◆ Work instruction ◆
Among the entries that follow, tally the lines with the string "Balancer". Give no more than the number.

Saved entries

——

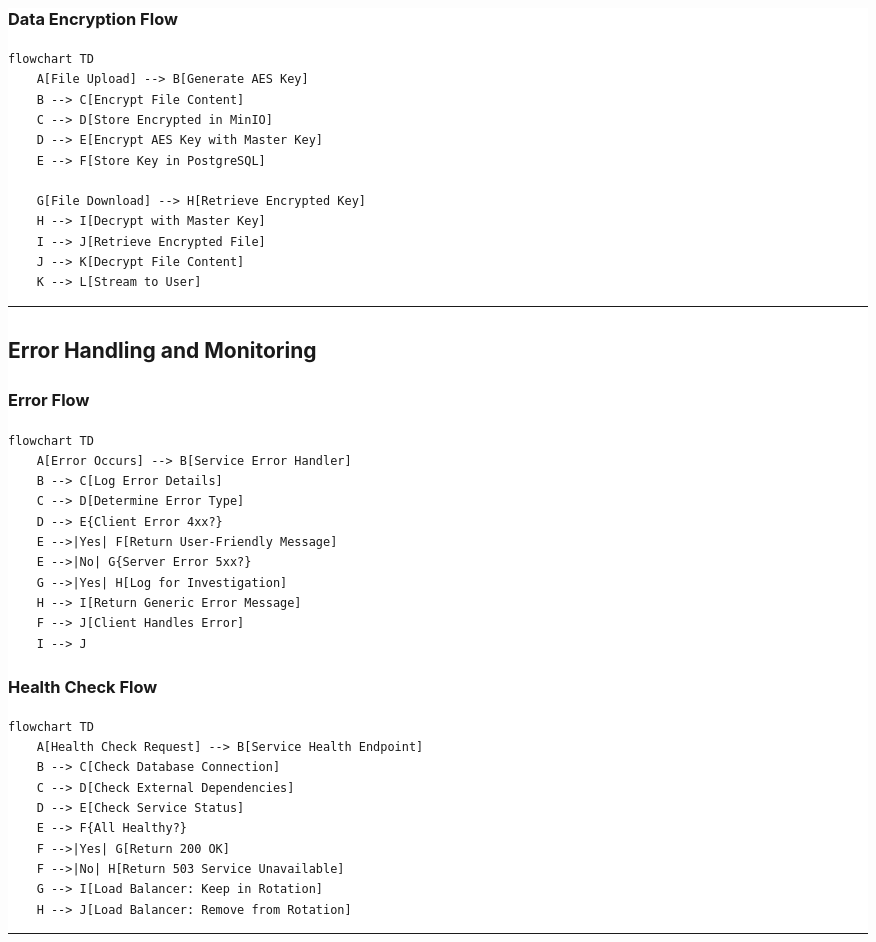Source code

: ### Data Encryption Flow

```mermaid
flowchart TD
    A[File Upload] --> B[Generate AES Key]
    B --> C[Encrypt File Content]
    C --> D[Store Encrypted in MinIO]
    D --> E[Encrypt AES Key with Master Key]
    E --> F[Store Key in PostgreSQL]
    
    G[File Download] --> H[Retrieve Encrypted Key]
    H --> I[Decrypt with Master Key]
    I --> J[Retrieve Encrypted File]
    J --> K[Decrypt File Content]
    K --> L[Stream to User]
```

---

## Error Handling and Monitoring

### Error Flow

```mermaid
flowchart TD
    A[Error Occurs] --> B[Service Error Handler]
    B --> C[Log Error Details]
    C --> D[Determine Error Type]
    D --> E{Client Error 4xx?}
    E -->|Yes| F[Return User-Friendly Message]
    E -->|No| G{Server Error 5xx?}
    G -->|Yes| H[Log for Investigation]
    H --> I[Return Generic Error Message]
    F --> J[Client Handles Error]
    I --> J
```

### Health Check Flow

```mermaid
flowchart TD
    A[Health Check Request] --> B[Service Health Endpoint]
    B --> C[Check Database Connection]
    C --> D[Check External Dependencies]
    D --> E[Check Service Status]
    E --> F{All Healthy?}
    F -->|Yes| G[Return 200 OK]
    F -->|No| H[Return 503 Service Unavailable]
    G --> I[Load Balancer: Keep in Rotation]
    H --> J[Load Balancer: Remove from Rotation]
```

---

——

◆ Written solution ◆
2